Hewing to the party line throughout, Taylor characterizes the whole U.S. attorney purge as the result of poor "communication."  She sighs that "had there been better communication, we could have avoided this whole situation," assuring Sen. Whitehouse that the Clinton administration did precisely the same thing in firing all of its U.S. attorneys at the start of that administration, but "they were much more artful."

Whitehouse finally becomes frustrated with Taylor's selective invocation of the privilege when she refuses to explain to him what she meant in an e-mail describing the ousted U.S. attorney from Arkansas, Bud Cummins, as "lazy." Whitehouse says that refusing to discuss a publicly released e-mail, unprotected under any possible theory of executive privilege, is representative of the "unbelievably preposterous situation" you've been put in.

But Whitehouse is wrong on one point. The committee doesn't refuse to discuss all these matters with Taylor. They discuss them for three long hours. And even though the discussions are largely confined to arguments about what is and what is not privileged, the fact is that the country has now seen Taylor—as she continues to assure the committee—trying her best to be helpful, which is going to make a contempt citation next to impossible.

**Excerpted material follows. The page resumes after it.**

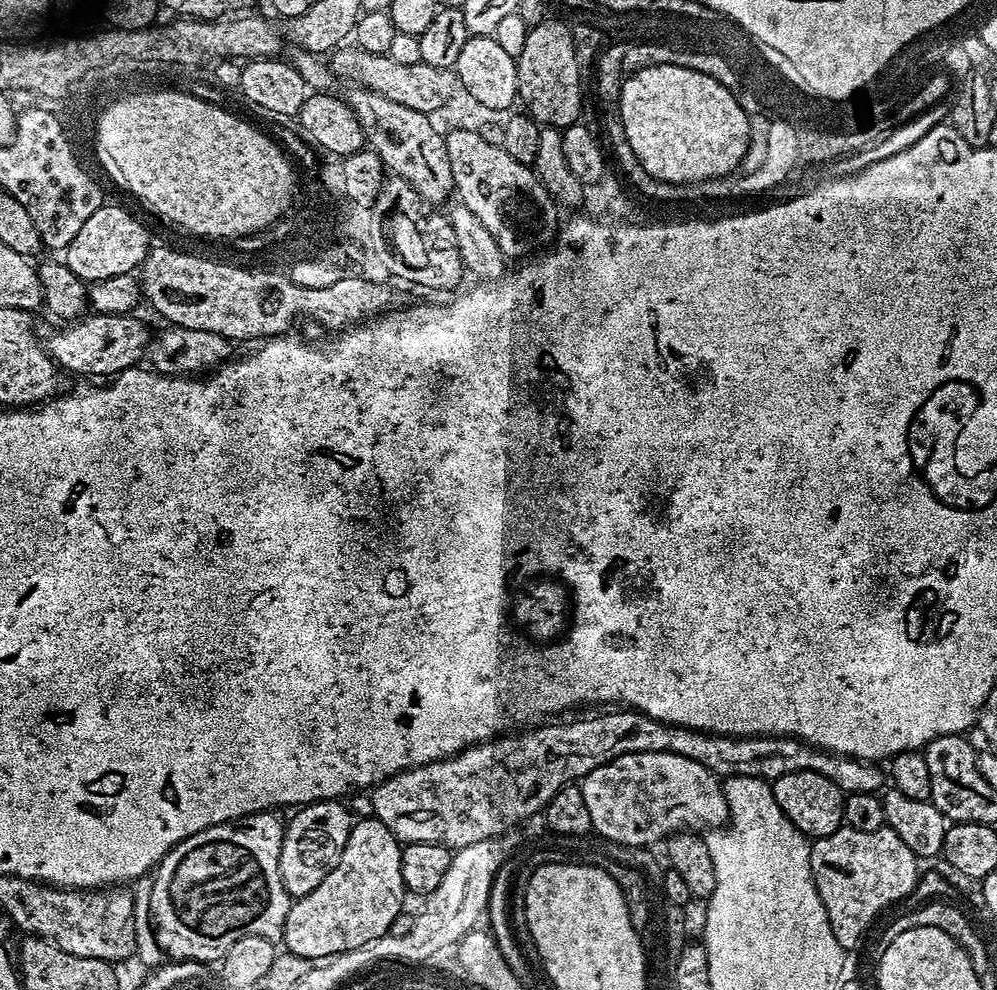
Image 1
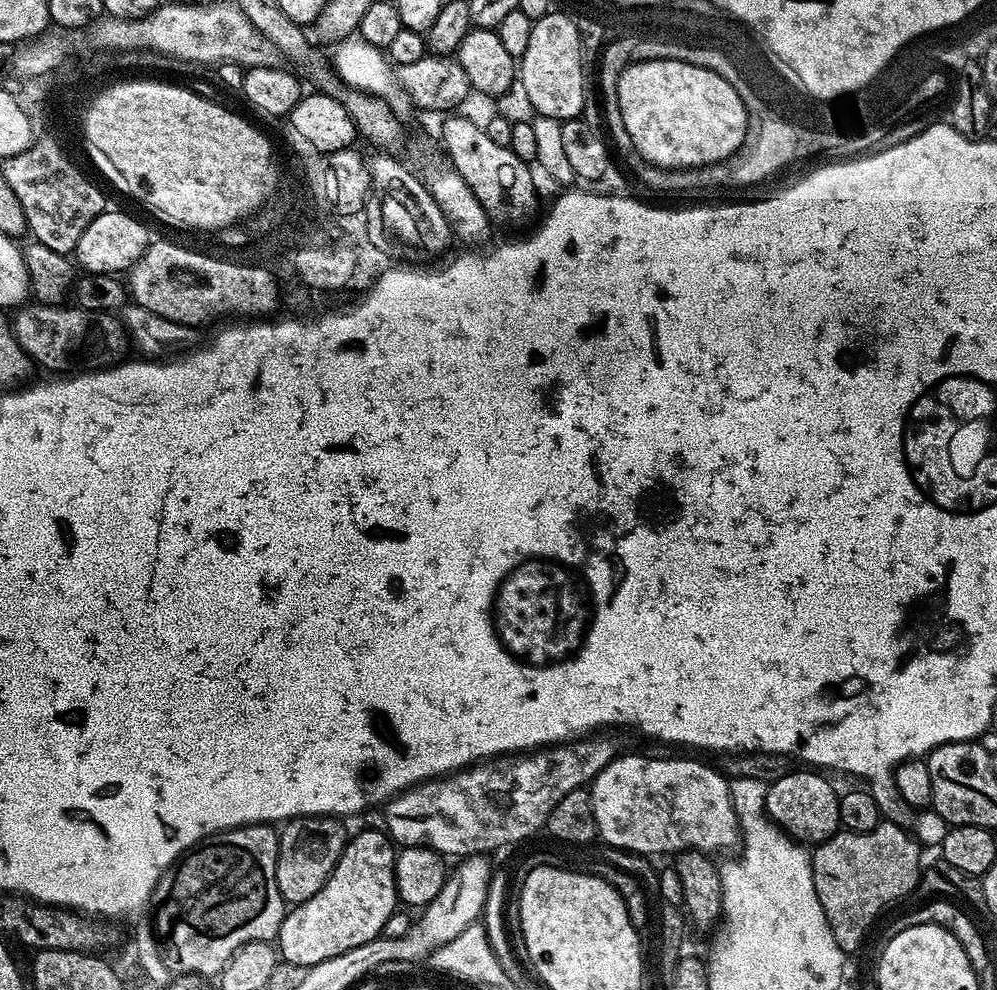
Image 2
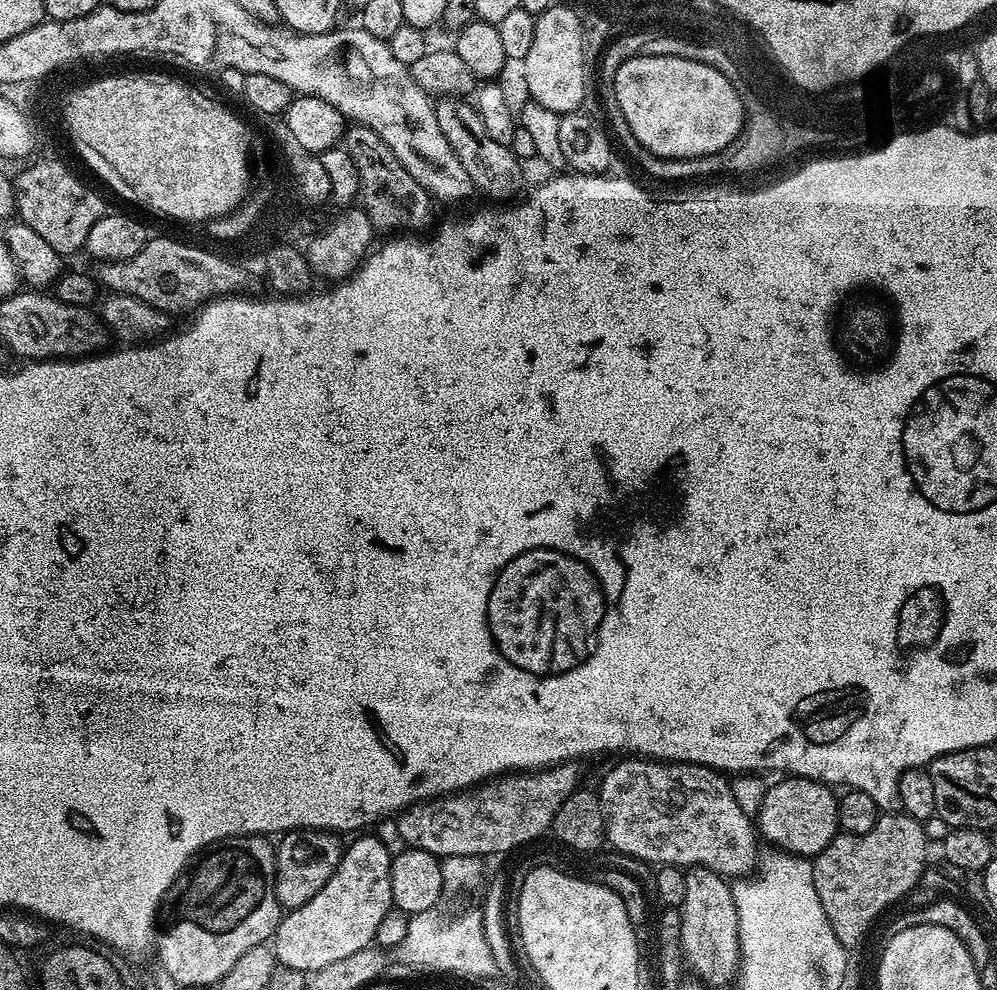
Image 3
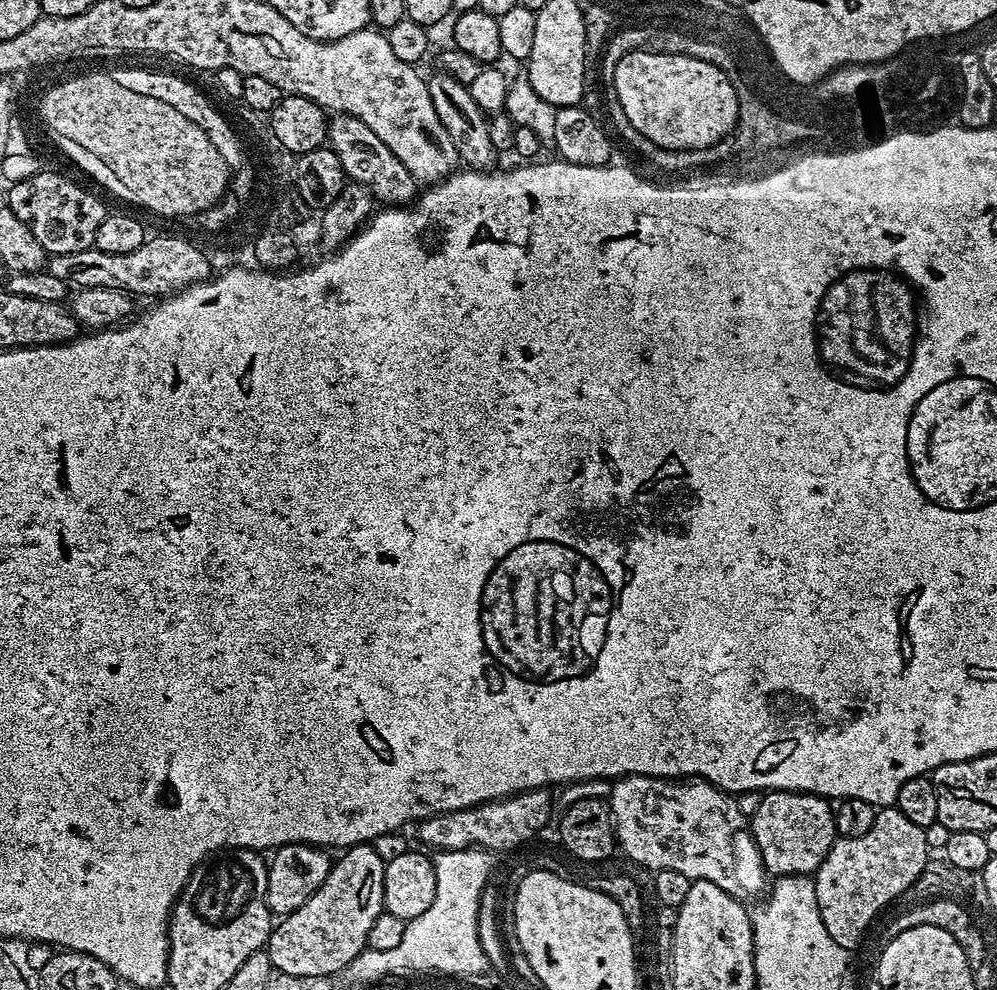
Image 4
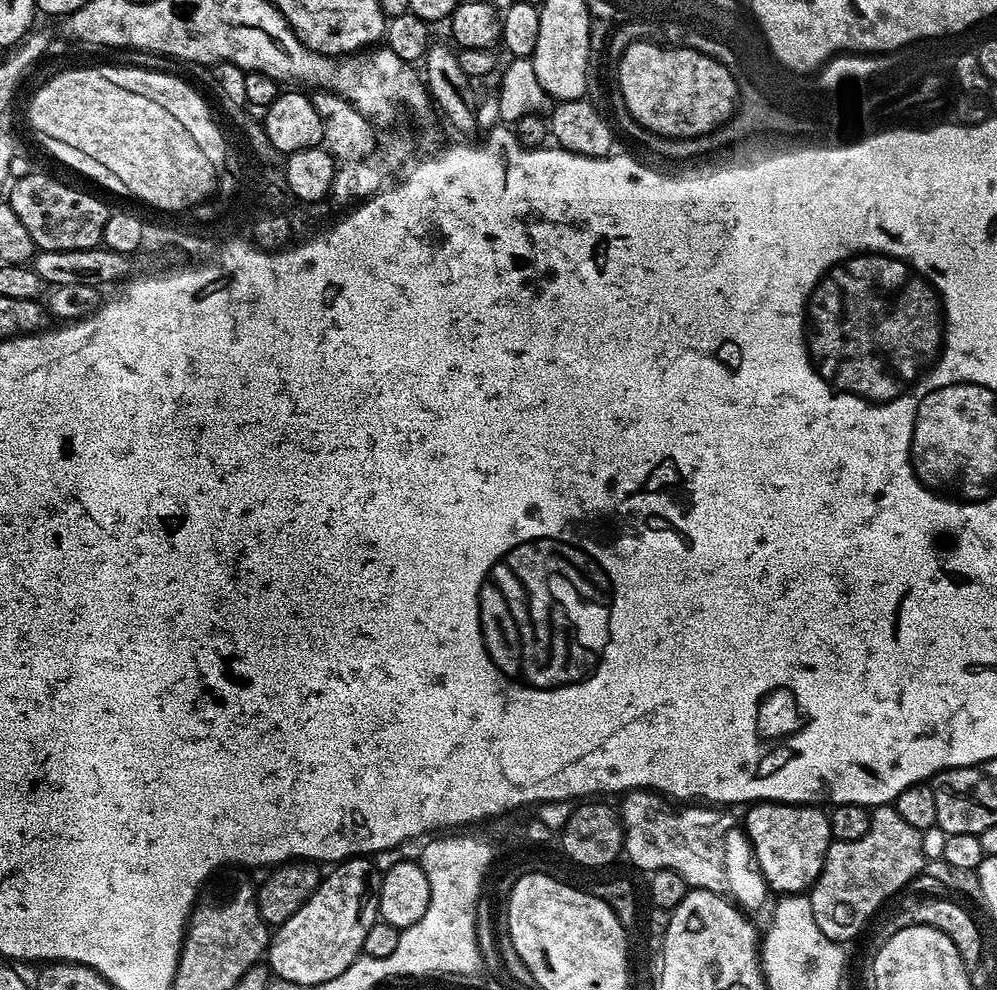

The Democrats should never have taken this deal. It's the functional equivalent of off-the-record, unsworn, behind-closed-doors testimony—in that the witness appears to be cooperating even when she gives them nothing at all. There is absolutely nothing to be done with Taylor's numerous very helpful nonanswers today. Specter mournfully tells her at the end of the hearing that her helpfulness will come back to haunt her: "You might have been on safer legal ground if you'd said absolutely nothing."

Pooh. The real truth is that Democrats would have been on safer political ground if they'd asked absolutely nothing.